The answers to these questions depend first on who your audience is and where they are watching your screens? The audience in a doctor’s office or medical waiting room is different than the one viewing a network in a car dealership or service waiting area. Context is key.
In a healthcare viewing environment, the audience is captive, likely a bit anxious, and probably not all that interested in important health network messaging like “Always make your doctor aware of any medications you’re currently taking,” or “Remember to bring your insurance card to each visit.” Content from an outside provider is the only thing attracting viewers, and hopefully keeping them there long enough to expose them to the health facility’s messaging. Content that is light and uplifting and that promotes a healthy lifestyle makes sense. Food content from CBS’s Chowhound or NBC’s Today Show featuring a quick and healthy recipe for dinner would be ideal. Short-format workout or yoga segments would work too. And of course, content that keeps children engaged and occupied is always a good plan.
But in the waiting area of an auto dealership or service location, the mix would likely be very different as the audience here is in a different mindset. Here, inspirational content that alludes to travel and adventure makes more sense.
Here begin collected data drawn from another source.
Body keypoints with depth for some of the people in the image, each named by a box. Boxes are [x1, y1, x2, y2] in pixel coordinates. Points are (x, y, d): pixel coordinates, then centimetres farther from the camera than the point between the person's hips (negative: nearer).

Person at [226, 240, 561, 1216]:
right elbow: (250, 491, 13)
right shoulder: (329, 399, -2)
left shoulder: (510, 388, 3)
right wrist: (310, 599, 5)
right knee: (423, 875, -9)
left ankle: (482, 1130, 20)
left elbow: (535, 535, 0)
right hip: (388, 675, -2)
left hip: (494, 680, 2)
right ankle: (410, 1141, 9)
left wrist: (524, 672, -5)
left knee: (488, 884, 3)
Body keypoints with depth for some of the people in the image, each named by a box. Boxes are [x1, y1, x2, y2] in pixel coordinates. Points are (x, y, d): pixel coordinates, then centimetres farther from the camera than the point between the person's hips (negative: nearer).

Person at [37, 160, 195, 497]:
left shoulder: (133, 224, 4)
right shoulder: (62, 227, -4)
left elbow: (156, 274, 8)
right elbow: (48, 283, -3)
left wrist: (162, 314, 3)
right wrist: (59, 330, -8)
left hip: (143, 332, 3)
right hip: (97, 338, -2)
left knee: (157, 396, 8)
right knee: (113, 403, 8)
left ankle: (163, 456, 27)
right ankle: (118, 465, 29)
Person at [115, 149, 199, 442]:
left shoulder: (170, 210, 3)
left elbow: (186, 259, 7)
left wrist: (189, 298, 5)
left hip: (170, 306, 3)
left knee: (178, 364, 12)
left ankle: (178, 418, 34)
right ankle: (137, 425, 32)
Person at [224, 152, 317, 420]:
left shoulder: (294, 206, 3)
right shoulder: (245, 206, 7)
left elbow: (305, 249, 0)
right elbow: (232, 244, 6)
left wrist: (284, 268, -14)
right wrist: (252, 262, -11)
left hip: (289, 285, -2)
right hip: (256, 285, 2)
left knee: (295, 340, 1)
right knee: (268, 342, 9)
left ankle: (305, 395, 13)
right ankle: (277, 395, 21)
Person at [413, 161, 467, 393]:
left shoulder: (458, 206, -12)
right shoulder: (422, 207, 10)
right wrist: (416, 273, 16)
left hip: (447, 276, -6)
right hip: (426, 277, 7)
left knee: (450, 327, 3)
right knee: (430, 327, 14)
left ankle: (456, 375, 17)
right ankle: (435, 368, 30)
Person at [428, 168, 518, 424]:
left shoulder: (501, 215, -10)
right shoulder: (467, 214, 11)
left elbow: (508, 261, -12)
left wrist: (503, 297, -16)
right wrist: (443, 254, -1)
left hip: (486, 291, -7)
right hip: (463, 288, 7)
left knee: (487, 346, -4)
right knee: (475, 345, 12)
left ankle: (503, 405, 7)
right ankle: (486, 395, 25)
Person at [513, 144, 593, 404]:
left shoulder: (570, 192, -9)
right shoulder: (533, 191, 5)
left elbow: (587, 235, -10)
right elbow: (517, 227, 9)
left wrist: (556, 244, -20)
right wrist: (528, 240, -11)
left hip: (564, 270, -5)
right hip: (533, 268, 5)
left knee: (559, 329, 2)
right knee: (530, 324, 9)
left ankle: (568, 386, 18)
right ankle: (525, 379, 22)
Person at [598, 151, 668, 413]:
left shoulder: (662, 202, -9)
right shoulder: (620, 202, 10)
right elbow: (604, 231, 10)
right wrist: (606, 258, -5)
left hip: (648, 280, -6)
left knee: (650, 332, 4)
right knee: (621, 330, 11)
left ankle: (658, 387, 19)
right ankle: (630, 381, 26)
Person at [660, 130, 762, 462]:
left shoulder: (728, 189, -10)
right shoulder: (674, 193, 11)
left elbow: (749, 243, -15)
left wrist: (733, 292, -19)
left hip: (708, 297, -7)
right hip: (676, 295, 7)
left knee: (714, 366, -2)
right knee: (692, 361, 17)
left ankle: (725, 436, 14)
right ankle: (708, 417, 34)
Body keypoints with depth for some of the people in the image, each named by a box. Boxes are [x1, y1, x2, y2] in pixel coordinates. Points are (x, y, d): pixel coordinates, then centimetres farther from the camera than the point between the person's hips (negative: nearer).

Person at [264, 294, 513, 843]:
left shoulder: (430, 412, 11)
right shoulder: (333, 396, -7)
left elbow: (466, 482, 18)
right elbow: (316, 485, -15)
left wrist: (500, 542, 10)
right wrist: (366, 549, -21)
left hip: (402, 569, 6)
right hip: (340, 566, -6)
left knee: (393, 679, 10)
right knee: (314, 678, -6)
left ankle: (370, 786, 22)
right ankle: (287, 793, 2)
Mixing in content from Outdoor TV or National Geographic helps put the audience in an adventure-seeking mood, one that fits with the possibilities that come with a new car purchase.
Other verticals where including third-party content are becoming more popular are college campuses, banks, and of course, most any retailer. On a college campus, including segments from late-night TV fixtures like Jimmy Fallon or Stephen Colbert serves as the bait to attract students to also watch the college’s own video messaging. In banks, business-oriented entertainment like Shark Tank, or tech-related video from CNET is perfect in between bank messaging promoting home loans or free checking.
And in retail, pretty much anything goes depending on the type of retailer. Sports content in sporting goods, fashion content in clothing stores, and on it goes. The bottom line though remains the same, and that is that choosing content based on the audience is the key to attracting that particular audience to the location/brand’s own messaging.